The stock markets of the Western World are back where they were at the end of July, and we can officially declare this summer’s sucker rally over.
The markets’ performance has pretty much proved the bears’ case: that there was still plenty of overvaluation in the broad market. That the rally deflated in the space of about two weeks — a space about the same length as its previous July plunge — says a great deal about how much confidence the few remaining bulls can muster.
Predictions that the next few years may bring neither a bull nor a bear market, but a sideways move offering steady low returns, are looking more and more accurate.

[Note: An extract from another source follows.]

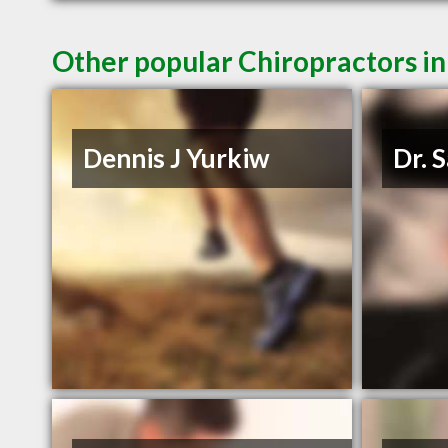
Other popular Chiropractors 
Dennis J Yurkiw
Dr.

It’s a lousy market. It is important to understand, though, that there are two different kinds of lousy in the stock markets: high risk and low returns. Both those kinds of lousy make the market a bad place for investors to put their money, but they share few other similarities.
In a high-risk market, returns may be stellar; that is, in itself, an element of the risk the investor takes on. In “bubble” markets, that process is pretty obvious, because overvaluation is inevitable once returns start to climb; but returns can be maintained as long as that obliging fellow, the Greater Fool, keeps buying. It is a paradise for the day-trader, because most days the market rises. It is pleasant for money managers, because they can generally post double-digit returns on the year.

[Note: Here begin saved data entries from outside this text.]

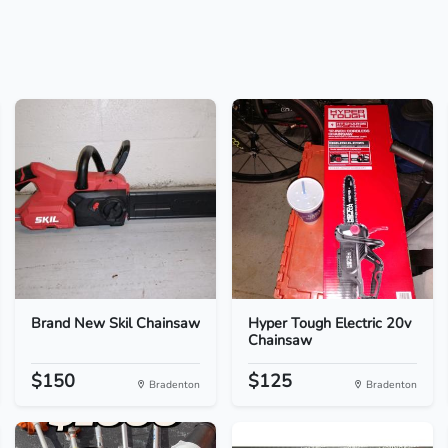
Brand New Skil Chainsaw
Hyper Tough Electric 20v
Chainsaw
$150
$125
Bradenton
Bradenton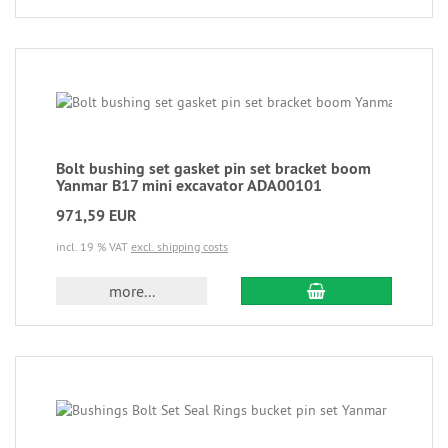
Bolt bushing set gasket pin set bracket boom
Yanmar B17 mini excavator ADA00101
971,59 EUR
incl. 19 % VAT
excl. shipping costs
more...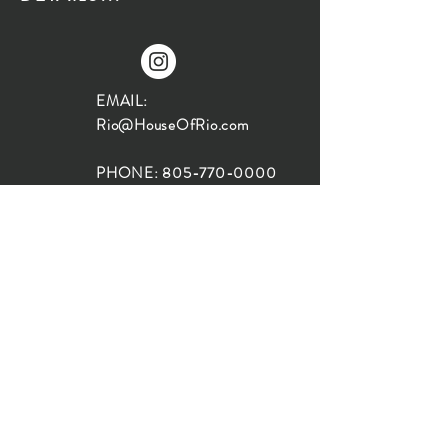
EMAIL:
Rio@HouseOfRio.com
PHONE:
805-770-0000
INSTA:
@HouseOfRioDesign
SANTA BARBARA
LOCATION:
SHOP + DESIGN SB
STUDIO
1719 State St, Santa Barbara
93101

It is also ugly when it ends.
In crashing and post-bubble markets, high risk has still not left the scene, because at any moment your fellow investors may take fright and run. The market becomes dangerously volatile, so that short-term risk is immense, and values may still be inflated, so that longer-term risk can be high as well. Unit-holders dream of lynching fund managers; in a violent and immoral “downloading of risk,” day-traders shoot themselves, or others.
For investors and for issuers, the picture is bleak. The investor can’t make any money, and leaves the scene; the issuer sees its stock price tank whether or not its business justifies a lower value. This is the kind of market we have been in for some time, and it is taking its toll on the economy even though the cost of capital is unusually low; throughout the West, only house building and consumer spending are left to prop up economic growth.
In a low-return market, short-term risk — volatility, to use the precise term — can still be quite high. For day-trading dilettantes, this is about as nasty as the financial world gets: instead of doing a mid-air trapeze act, they find themselves on the ground dodging the traffic. For active managers and for many investors, it’s also a dangerous and nerve-wracking time. But outright ruin is not as common as it is during a real bear market.
In these same low-return markets, longer-term risk may be relatively low, for several reasons. Returns are low partly because a lot of money has deserted the market, whether out of fear of a high-risk episode and another crash, or out of an unwillingness to accept low returns on equity. Drained of most of its foolish money, such a market doesn’t usually produce bubbles.
That is not to say it will not produce high flyers: it is precisely when returns are poor that genuine business success makes a stock vastly more attractive.
In bull markets, which are usually high-risk, a solid future means comparatively little, because so many stocks are rising. It matters not at all to an investor whether he makes a 15% annual return from good businesses or from speculations; what is material is that he make his 15%.
One effect, strikingly demonstrated in the last bull market, is that bad business plans and good ones alike have easy access to capital, a large part of which gets wasted on the bad projects. Another effect is that, in bull markets, smart investing has less impact on returns than you’d expect.
In the contrasting case, returns are low and often stagnant over time, while businesses or whole sectors may make significant gains — witness most of the gold stocks over the last year.
That gives companies and industries a far greater chance to stand out than does a bull market. Moreover, the implications are much greater for venture-capital companies, including junior explorers, because the “home-run” returns of successful small firms will be scarce — and therefore valuable, both to individual investors and to funds.
Junior exploration companies should look hard at the present state of the capital markets. Poor returns — on both debt and equity — are everywhere. That is more reason, not less, for investors to look for a successful gamble on venture-capital stocks.
The test of the industry will be whether it can provide enough discoveries, and enough good discoveries, to make money for speculative shareholders. If the market is indeed headed for a long period of low returns, this is one of the few opportunities that will knock.